[Page images and their extracted text]

*-*-*

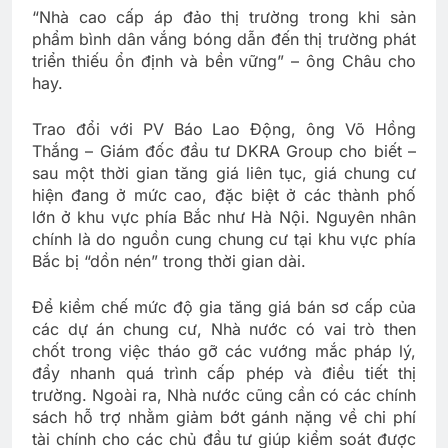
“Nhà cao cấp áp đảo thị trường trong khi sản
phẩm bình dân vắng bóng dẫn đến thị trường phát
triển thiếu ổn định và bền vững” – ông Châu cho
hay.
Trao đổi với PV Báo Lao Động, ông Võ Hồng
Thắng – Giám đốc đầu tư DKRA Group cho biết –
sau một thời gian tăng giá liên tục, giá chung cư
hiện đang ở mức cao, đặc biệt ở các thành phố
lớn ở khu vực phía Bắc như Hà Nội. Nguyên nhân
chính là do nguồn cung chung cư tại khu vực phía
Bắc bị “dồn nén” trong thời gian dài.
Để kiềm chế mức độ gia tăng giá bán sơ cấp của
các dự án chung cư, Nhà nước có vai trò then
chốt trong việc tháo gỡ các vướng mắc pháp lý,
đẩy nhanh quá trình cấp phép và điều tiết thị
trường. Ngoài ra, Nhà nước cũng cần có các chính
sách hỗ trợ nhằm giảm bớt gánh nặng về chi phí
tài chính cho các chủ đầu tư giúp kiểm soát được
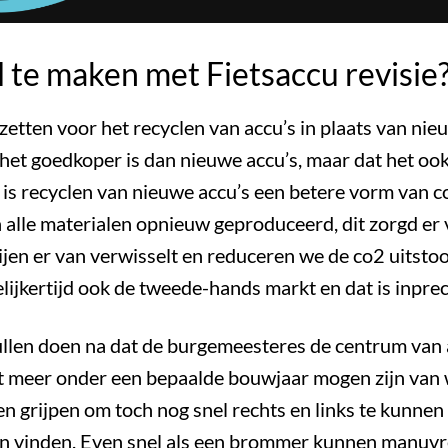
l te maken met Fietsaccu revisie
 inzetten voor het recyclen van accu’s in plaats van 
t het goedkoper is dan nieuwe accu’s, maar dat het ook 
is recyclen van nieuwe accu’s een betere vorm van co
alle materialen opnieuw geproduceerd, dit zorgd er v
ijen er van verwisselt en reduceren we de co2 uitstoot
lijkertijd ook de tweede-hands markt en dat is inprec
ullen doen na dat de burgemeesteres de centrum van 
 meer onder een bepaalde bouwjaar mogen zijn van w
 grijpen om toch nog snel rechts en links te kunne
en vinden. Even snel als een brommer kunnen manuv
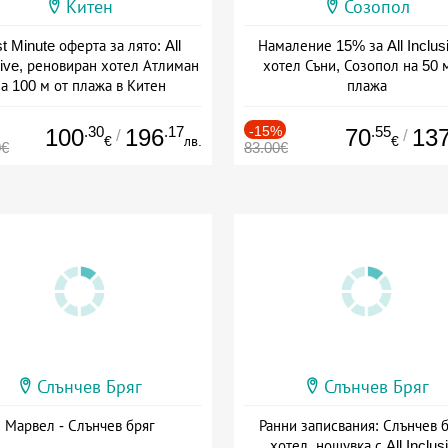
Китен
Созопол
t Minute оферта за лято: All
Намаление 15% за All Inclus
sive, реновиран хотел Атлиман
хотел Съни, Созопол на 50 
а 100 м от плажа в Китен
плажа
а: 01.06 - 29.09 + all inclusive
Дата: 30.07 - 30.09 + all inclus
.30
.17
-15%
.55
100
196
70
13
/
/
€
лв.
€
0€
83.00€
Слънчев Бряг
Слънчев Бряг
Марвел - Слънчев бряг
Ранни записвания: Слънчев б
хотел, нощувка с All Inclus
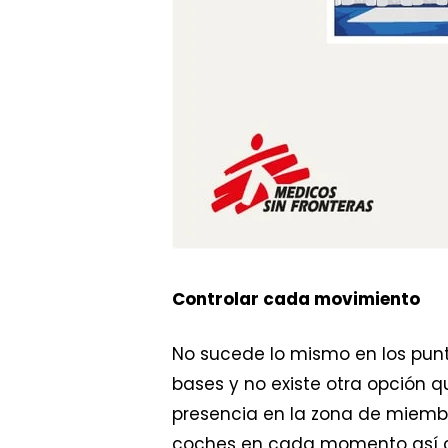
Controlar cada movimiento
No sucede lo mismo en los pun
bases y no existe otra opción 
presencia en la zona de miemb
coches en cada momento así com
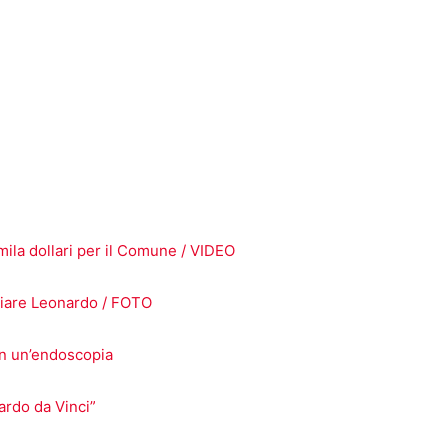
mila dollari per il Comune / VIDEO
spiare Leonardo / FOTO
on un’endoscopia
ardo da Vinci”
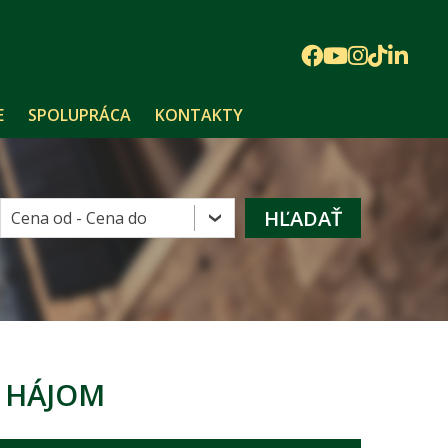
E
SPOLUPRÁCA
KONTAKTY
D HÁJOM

*-*-*

WHAT THIS TASK INVOLVES: Please reproduce every line of text from all the records above without any change, and leave the pictures out of your answer.

RESULT OF THIS EXERCISE:
“Nhà cao cấp áp đảo thị trường trong khi sản
phẩm bình dân vắng bóng dẫn đến thị trường phát
triển thiếu ổn định và bền vững” – ông Châu cho
hay.
Trao đổi với PV Báo Lao Động, ông Võ Hồng
Thắng – Giám đốc đầu tư DKRA Group cho biết –
sau một thời gian tăng giá liên tục, giá chung cư
hiện đang ở mức cao, đặc biệt ở các thành phố
lớn ở khu vực phía Bắc như Hà Nội. Nguyên nhân
chính là do nguồn cung chung cư tại khu vực phía
Bắc bị “dồn nén” trong thời gian dài.
Để kiềm chế mức độ gia tăng giá bán sơ cấp của
các dự án chung cư, Nhà nước có vai trò then
chốt trong việc tháo gỡ các vướng mắc pháp lý,
đẩy nhanh quá trình cấp phép và điều tiết thị
trường. Ngoài ra, Nhà nước cũng cần có các chính
sách hỗ trợ nhằm giảm bớt gánh nặng về chi phí
tài chính cho các chủ đầu tư giúp kiểm soát được
l te maken met Fietsaccu revisie
 inzetten voor het recyclen van accu’s in plaats van 
t het goedkoper is dan nieuwe accu’s, maar dat het ook 
is recyclen van nieuwe accu’s een betere vorm van co
alle materialen opnieuw geproduceerd, dit zorgd er v
ijen er van verwisselt en reduceren we de co2 uitstoot
lijkertijd ook de tweede-hands markt en dat is inprec
ullen doen na dat de burgemeesteres de centrum van 
 meer onder een bepaalde bouwjaar mogen zijn van w
 grijpen om toch nog snel rechts en links te kunne
en vinden. Even snel als een brommer kunnen manuv
Китен
Созопол
t Minute оферта за лято: All
Намаление 15% за All Inclus
sive, реновиран хотел Атлиман
хотел Съни, Созопол на 50 
а 100 м от плажа в Китен
плажа
а: 01.06 - 29.09 + all inclusive
Дата: 30.07 - 30.09 + all inclus
.30
.17
-15%
.55
100
196
70
13
/
/
€
лв.
€
0€
83.00€
Слънчев Бряг
Слънчев Бряг
Марвел - Слънчев бряг
Ранни записвания: Слънчев б
хотел, нощувка с All Inclus
Controlar cada movimiento
No sucede lo mismo en los pun
bases y no existe otra opción 
presencia en la zona de miemb
coches en cada momento así com
mila dollari per il Comune / VIDEO
spiare Leonardo / FOTO
on un’endoscopia
ardo da Vinci”
E
SPOLUPRÁCA
KONTAKTY
D HÁJOM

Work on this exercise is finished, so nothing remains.